Research on treatment of autoimmune diseases should focus on the gene Roquin, say Australian researchers.
It was in 2005 Dr Carola Vinuesa and Professor Chris Goodnow from The Australian National University discovered that such pathologies were linked to the gene Roquin, which can undergo a specific mutation that results in it instructing T cells to react against the self. Now the researchers lead an international team that reports in the journal Nature on exactly how a healthy Roquin gene prevents abnormal T-cell behaviour.
The immune system is the body's front line of defence against disease-causing invaders such as bacteria, viruses and parasites.
The two researchers found that Roquin gene played a vital role in preventing the immune system from attacking friendly cells. It suppresses the production of antibodies that target the body's tissues, to keep us safe from our own molecular weaponry.
Antibodies are proteins normally produced by the body in response to infection or immunisation. They bind to pathogens, neutralising them or preparing them for destruction by other immune cells.
B-cells are the antibody factories of the immune system. When they recognise a potential pathogen they begin to multiply and produce antibodies to bind to their target. To do this however, they need assistance from helper T-cells that have also recognised the same potential pathogen.
Roquin specifically stops self-reactive T-cells from providing this assistance to B-cells, preventing the production of antibodies that might target healthy tissue. T-cells that react to invading pathogens are not suppressed by Roquin, allowing the immune system to mount a powerful defence against foreign threats without accidentally attacking friendly cells.
When a mutation causes Roquin to stop working, the immune system loses one of its safeguards against autoimmune diseases like lupus and diabetes.
"Our findings hinge on the fact that the activities of a normal Roquin gene are orchestrated by parts of the genome until very recently considered to be "junk DNA"," said Dr Vinuesa from the John Curtin School of Medical Research (JCSMR) at ANU.
The discovery centres on a form of RNA, or Ribo Nucleic Acid. Most RNAs are thought of as messengers that carry information from a cell's DNA blueprint so it can be written into proteins, the building-blocks of cells and tissues. But not all RNAs act as a messenger. Some small, non-protein-coding forms of the material, called microRNAs, actually induce the decay of messenger RNAs.

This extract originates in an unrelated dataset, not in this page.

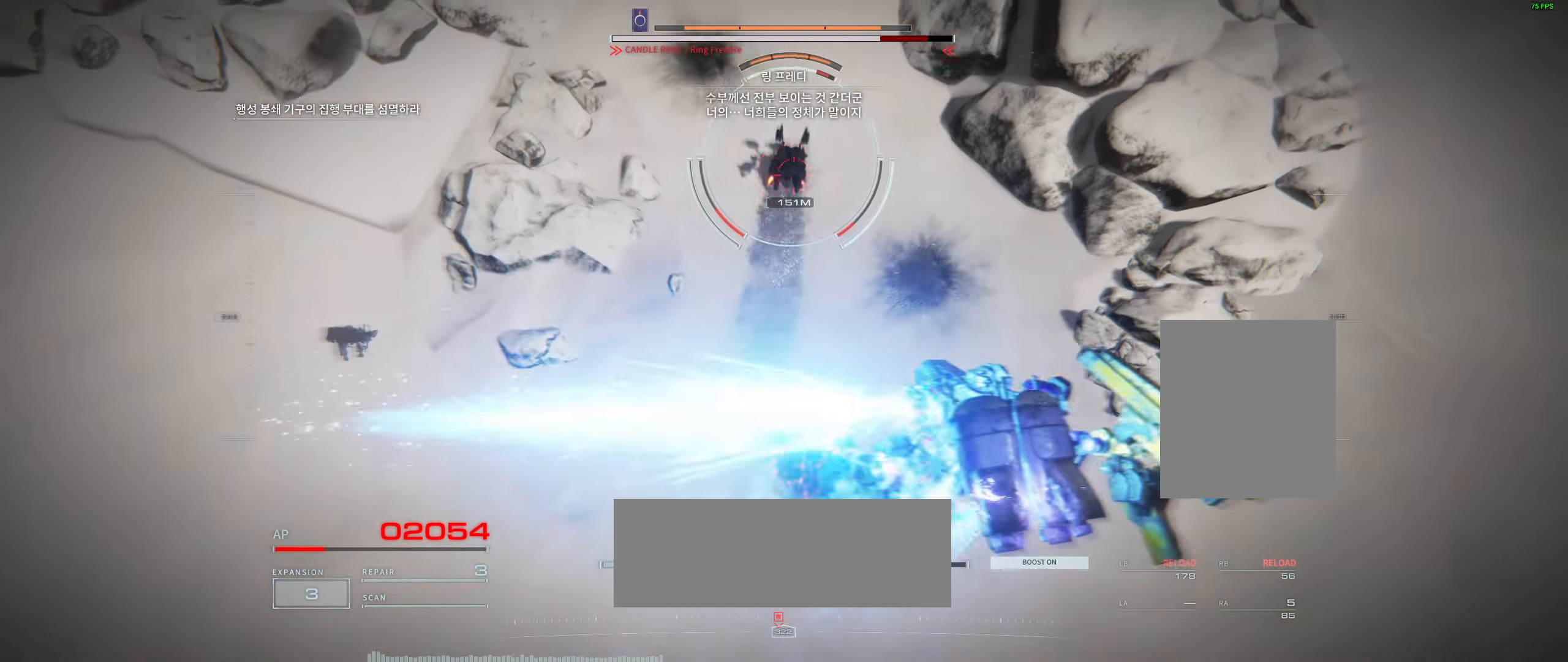
{"buttons": [], "left_stick": "up", "events": [[67, "left_stick", "up"]]}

"This decay leads to reduction of the expression of proteins such as one called ICOS, that we have now shown can result in autoimmunity when it is over-expressed," said Dr Di Yu from JCSMR, who performed most of the experiments leading to the discovery. "This is the first time that microRNAs have been linked to protection from autoimmune diseases."
Once considered to be genetic junk, microRNAs are now thought to regulate up to 30 per cent of the genome, and have been recently shown to play an important role in the development of cancer and other diseases. "More and more scientists are beginning to think of genes as 'RNA factories'," said JCSMR's Professor Chris Goodnow, who is also the Director of the Australian Phenomics Facility at ANU. "We're learning more and more about how RNAs regulate critical processes related to cell development and the evolution of complex structures like the brain."
The researchers said their work opened up the possibility of using RNA interference, or the microRNAs themselves, in the treatment of autoimmune diseases.